[Page images and extracted text]
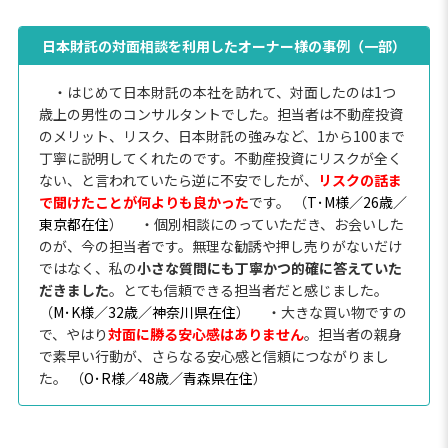
日本財託の対面相談を利用したオーナー様の事例（一部）
・はじめて日本財託の本社を訪れて、対面したのは1つ
歳上の男性のコンサルタントでした。担当者は不動産投資
のメリット、リスク、日本財託の強みなど、1から100まで
丁寧に説明してくれたのです。不動産投資にリスクが全く
ない、と言われていたら逆に不安でしたが、
リスクの話ま
で聞けたことが何よりも良かった
です。 （
T･M様／26歳／
東京都在住
）
・個別相談にのっていただき、お会いした
のが、今の担当者です。無理な勧誘や押し売りがないだけ
ではなく、私の
小さな質問にも丁寧かつ的確に答えていた
だきました
。とても信頼できる担当者だと感じました。
（
M･K様／32歳／神奈川県在住
）
・大きな買い物ですの
で、やはり
対面に勝る安心感はありません
。担当者の親身
で素早い行動が、さらなる安心感と信頼につながりまし
た。 （
O･R様／48歳／青森県在住
）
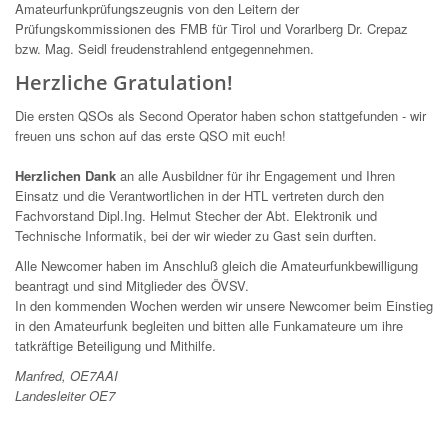
Amateurfunkprüfungszeugnis von den Leitern der
Prüfungskommissionen des FMB für Tirol und Vorarlberg Dr. Crepaz
bzw. Mag. Seidl freudenstrahlend entgegennehmen.
Herzliche Gratulation!
Die ersten QSOs als Second Operator haben schon stattgefunden - wir
freuen uns schon auf das erste QSO mit euch!
Herzlichen Dank
an alle Ausbildner für ihr Engagement und Ihren
Einsatz und die Verantwortlichen in der HTL vertreten durch den
Fachvorstand Dipl.Ing. Helmut Stecher der Abt. Elektronik und
Technische Informatik, bei der wir wieder zu Gast sein durften.
Alle Newcomer haben im Anschluß gleich die Amateurfunkbewilligung
beantragt und sind Mitglieder des ÖVSV.
In den kommenden Wochen werden wir unsere Newcomer beim Einstieg
in den Amateurfunk begleiten und bitten alle Funkamateure um ihre
tatkräftige Beteiligung und Mithilfe.
Manfred, OE7AAI
Landesleiter OE7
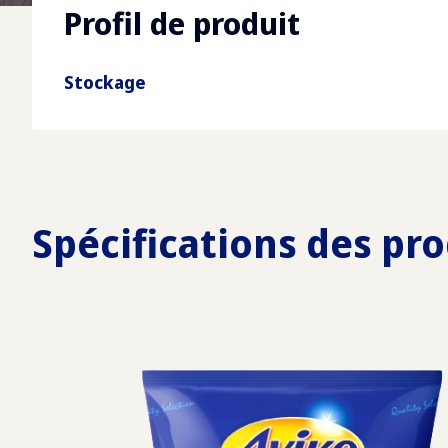
Profil de produit
Stockage
Spécifications des pro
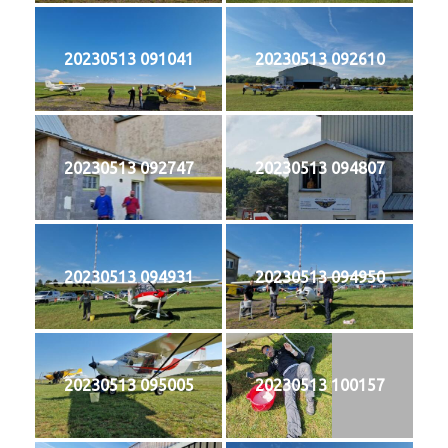
20230513 091041
20230513 092610
20230513 092747
20230513 094807
20230513 094931
20230513 094950
20230513 095005
20230513 100157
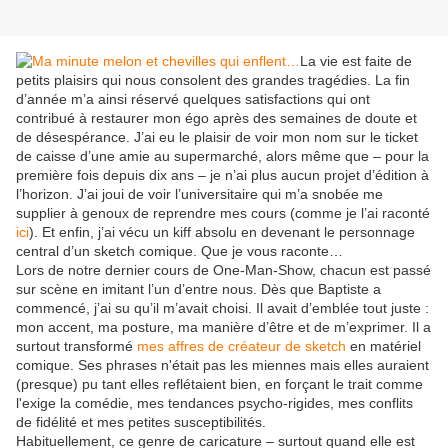
La vie est faite de
petits plaisirs qui nous consolent des grandes tragédies. La fin
d’année m’a ainsi réservé quelques satisfactions qui ont
contribué à restaurer mon égo après des semaines de doute et
de désespérance. J’ai eu le plaisir de voir mon nom sur le ticket
de caisse d’une amie au supermarché, alors même que – pour la
première fois depuis dix ans – je n’ai plus aucun projet d’édition à
l’horizon. J’ai joui de voir l’universitaire qui m’a snobée me
supplier à genoux de reprendre mes cours (comme je l’ai raconté
ici
). Et enfin, j’ai vécu un kiff absolu en devenant le personnage
central d’un sketch comique. Que je vous raconte…
Lors de notre dernier cours de One-Man-Show, chacun est passé
sur scène en imitant l’un d’entre nous. Dès que Baptiste a
commencé, j’ai su qu’il m’avait choisi. Il avait d’emblée tout juste :
mon accent, ma posture, ma manière d’être et de m’exprimer. Il a
surtout transformé
mes affres de créateur de sketch
en matériel
comique. Ses phrases n'était pas les miennes mais elles auraient
(presque) pu tant elles reflétaient bien, en forçant le trait comme
l'exige la comédie, mes tendances psycho-rigides, mes conflits
de fidélité et mes petites susceptibilités.
Habituellement, ce genre de caricature – surtout quand elle est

### HOW TO COMPLETE THIS TASK
Copy out every line of the entries where the string "schon" shows up.

### RESULT OF THIS TASK
Die ersten QSOs als Second Operator haben schon stattgefunden - wir
freuen uns schon auf das erste QSO mit euch!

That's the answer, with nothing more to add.